Outside of my work at Redgate, I serve as an AI Advisor to organizations and individual investors. It’s a role I genuinely enjoy and it gives me the opportunity to help drive clear direction around AI projects, policies, and governance. But one increasingly frustrating pattern has emerged from this work over the past year, and I think it’s worth talking about: the rise of what I’ve started calling the AI snake-oil salesman.
Whenever a technology disrupts an industry as dramatically as AI has disrupted tech, the profit opportunity attracts not just innovators but also opportunists, con artists, and even charlatans. Fake products all dressed up in impressive language and AI tech. I’ve encountered them on advisory projects and in investment reviews, and I’ve gotten good at recognizing the patterns.

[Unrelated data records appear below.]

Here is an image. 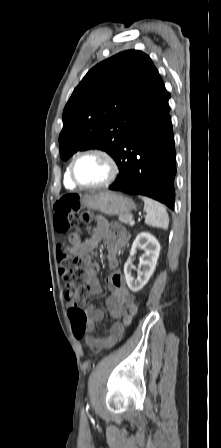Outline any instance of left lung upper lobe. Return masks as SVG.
<instances>
[{
	"mask_svg": "<svg viewBox=\"0 0 221 448\" xmlns=\"http://www.w3.org/2000/svg\"><path fill=\"white\" fill-rule=\"evenodd\" d=\"M165 90L151 59L141 51H123L97 64L64 108L59 135L62 159L95 148L115 159L139 114Z\"/></svg>",
	"mask_w": 221,
	"mask_h": 448,
	"instance_id": "5c2ea615",
	"label": "left lung upper lobe"
}]
</instances>
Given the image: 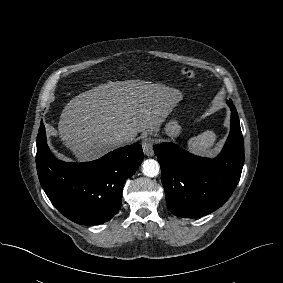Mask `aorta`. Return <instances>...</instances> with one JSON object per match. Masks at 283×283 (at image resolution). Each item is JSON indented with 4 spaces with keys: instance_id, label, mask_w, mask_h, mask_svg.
<instances>
[{
    "instance_id": "aorta-1",
    "label": "aorta",
    "mask_w": 283,
    "mask_h": 283,
    "mask_svg": "<svg viewBox=\"0 0 283 283\" xmlns=\"http://www.w3.org/2000/svg\"><path fill=\"white\" fill-rule=\"evenodd\" d=\"M159 163L154 159H147L142 164V172L148 177H155L159 174Z\"/></svg>"
}]
</instances>
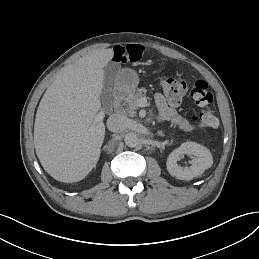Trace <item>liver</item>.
Returning a JSON list of instances; mask_svg holds the SVG:
<instances>
[{"label":"liver","mask_w":259,"mask_h":259,"mask_svg":"<svg viewBox=\"0 0 259 259\" xmlns=\"http://www.w3.org/2000/svg\"><path fill=\"white\" fill-rule=\"evenodd\" d=\"M112 49H95L65 67L45 91L34 124V147L45 169L58 181L84 179L96 166L105 135L101 109L104 67Z\"/></svg>","instance_id":"liver-1"}]
</instances>
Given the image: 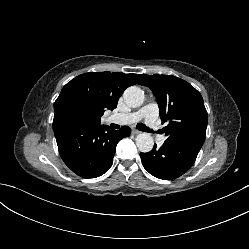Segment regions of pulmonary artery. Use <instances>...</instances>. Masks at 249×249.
Wrapping results in <instances>:
<instances>
[{
	"instance_id": "pulmonary-artery-1",
	"label": "pulmonary artery",
	"mask_w": 249,
	"mask_h": 249,
	"mask_svg": "<svg viewBox=\"0 0 249 249\" xmlns=\"http://www.w3.org/2000/svg\"><path fill=\"white\" fill-rule=\"evenodd\" d=\"M159 108L158 105L154 102L149 103L139 109L136 112L117 114L115 115V120L121 124H132L136 123L141 119H144L147 127L152 130L154 133L159 129ZM165 141L164 136L156 134V142L159 145H162Z\"/></svg>"
}]
</instances>
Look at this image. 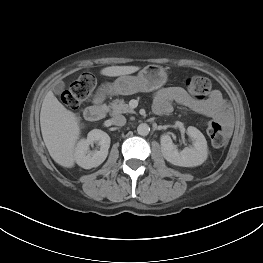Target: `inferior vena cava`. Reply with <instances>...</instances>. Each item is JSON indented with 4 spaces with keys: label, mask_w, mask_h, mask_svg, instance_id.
Masks as SVG:
<instances>
[{
    "label": "inferior vena cava",
    "mask_w": 263,
    "mask_h": 263,
    "mask_svg": "<svg viewBox=\"0 0 263 263\" xmlns=\"http://www.w3.org/2000/svg\"><path fill=\"white\" fill-rule=\"evenodd\" d=\"M112 123L116 126H124L126 124V118L123 115H115L112 117Z\"/></svg>",
    "instance_id": "inferior-vena-cava-1"
}]
</instances>
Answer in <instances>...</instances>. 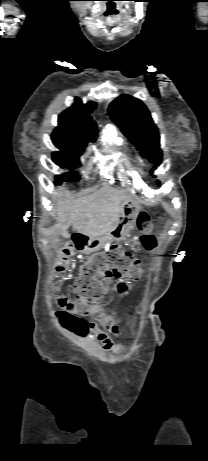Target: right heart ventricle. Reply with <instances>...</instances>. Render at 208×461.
Listing matches in <instances>:
<instances>
[{"instance_id":"e07e8e85","label":"right heart ventricle","mask_w":208,"mask_h":461,"mask_svg":"<svg viewBox=\"0 0 208 461\" xmlns=\"http://www.w3.org/2000/svg\"><path fill=\"white\" fill-rule=\"evenodd\" d=\"M101 145L105 152L112 154H116L127 149L125 141L111 127L104 131Z\"/></svg>"}]
</instances>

These red flags aren’t secret and I truly believe anyone can learn to spot them, so I figured I’d save the technical community some due diligence and share what I’ve collected.
The Red Flags
- They have a solution without a problem. Or worse, they’re actively shopping for a problem their product can pretend to solve.
- Their website contradicts their pitch. They’ll tell you AI is at the core of everything they do, but their web presence was built with basic traditional tools and shows no evidence of the sophisticated infrastructure they’re describing. The contradiction is the tell and no react code in sight.

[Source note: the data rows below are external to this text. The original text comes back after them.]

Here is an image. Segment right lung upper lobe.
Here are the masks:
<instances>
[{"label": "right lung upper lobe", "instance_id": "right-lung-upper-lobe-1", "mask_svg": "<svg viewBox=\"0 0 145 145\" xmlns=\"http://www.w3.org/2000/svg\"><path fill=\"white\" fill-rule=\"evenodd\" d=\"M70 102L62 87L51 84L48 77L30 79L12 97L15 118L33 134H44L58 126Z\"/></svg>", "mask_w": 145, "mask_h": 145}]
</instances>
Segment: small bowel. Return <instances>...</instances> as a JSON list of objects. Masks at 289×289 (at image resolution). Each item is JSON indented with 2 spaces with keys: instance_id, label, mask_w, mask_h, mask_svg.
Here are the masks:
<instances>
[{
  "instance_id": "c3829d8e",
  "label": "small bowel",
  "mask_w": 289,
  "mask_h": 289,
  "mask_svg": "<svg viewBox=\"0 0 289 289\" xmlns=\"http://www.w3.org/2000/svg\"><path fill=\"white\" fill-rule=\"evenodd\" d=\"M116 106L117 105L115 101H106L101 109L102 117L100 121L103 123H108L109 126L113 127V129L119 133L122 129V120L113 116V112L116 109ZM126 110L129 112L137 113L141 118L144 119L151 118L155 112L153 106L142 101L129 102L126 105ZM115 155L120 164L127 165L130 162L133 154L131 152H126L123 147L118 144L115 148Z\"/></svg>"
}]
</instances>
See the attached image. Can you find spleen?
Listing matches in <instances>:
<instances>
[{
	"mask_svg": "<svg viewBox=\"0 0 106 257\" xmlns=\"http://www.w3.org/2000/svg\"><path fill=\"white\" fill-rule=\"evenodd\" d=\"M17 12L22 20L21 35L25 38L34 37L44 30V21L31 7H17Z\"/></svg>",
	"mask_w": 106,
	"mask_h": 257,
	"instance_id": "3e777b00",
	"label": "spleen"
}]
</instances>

- All their content reads like it was written by AI. Lots of buzz words, impressive-sounding phrases, and absolutely nothing substantive about how their AI actually functions or what’s under the hood.
- In person, they speak in magic, not mechanics. Whether they’re talking about RAG, machine learning, or generative AI, it’s all buzz words and hand-waving. Ask them about workflows, architecture, security, or frameworks and watch the conversation go sideways.
- They ask what your problems are before telling you what their product does. This is a classic manipulation pattern. They’re reverse-engineering their pitch in real time to match whatever pain you just described.
- They target non-technical investors and unpaid technical talent. They’re looking for people with money who don’t know enough to ask hard questions, and developers willing to work for equity in something that doesn’t yet exist.
- They hide behind intellectual property. There’s a difference between protecting trade secrets and being unable to explain what you’re building. If someone can’t describe their product’s purpose clearly, without giving anything proprietary away, then that’s not caution, but a gap.
What Legitimate AI Work Actually Looks Like
For contrast: credible AI practitioners can explain their architecture in plain language. They know what problem they’re solving and why AI is the right tool for it and not just the trendy one. They welcome technical scrutiny rather than deflecting it. And they don’t need your investment before they can tell you what they’re building.
A Note on Hope and Reality
Every time I encounter one of these, I genuinely hope I’m wrong. I’d love to hear a year later that they found their footing and built something real. But so far, without exception, every AI snake-oil salesman I’ve flagged is still searching for traction, or worse, still searching for a problem and often, it’s well over a year later that I’m seeing this.
Do your due diligence. Ask hard questions. And if someone can’t answer them, that’s your answer.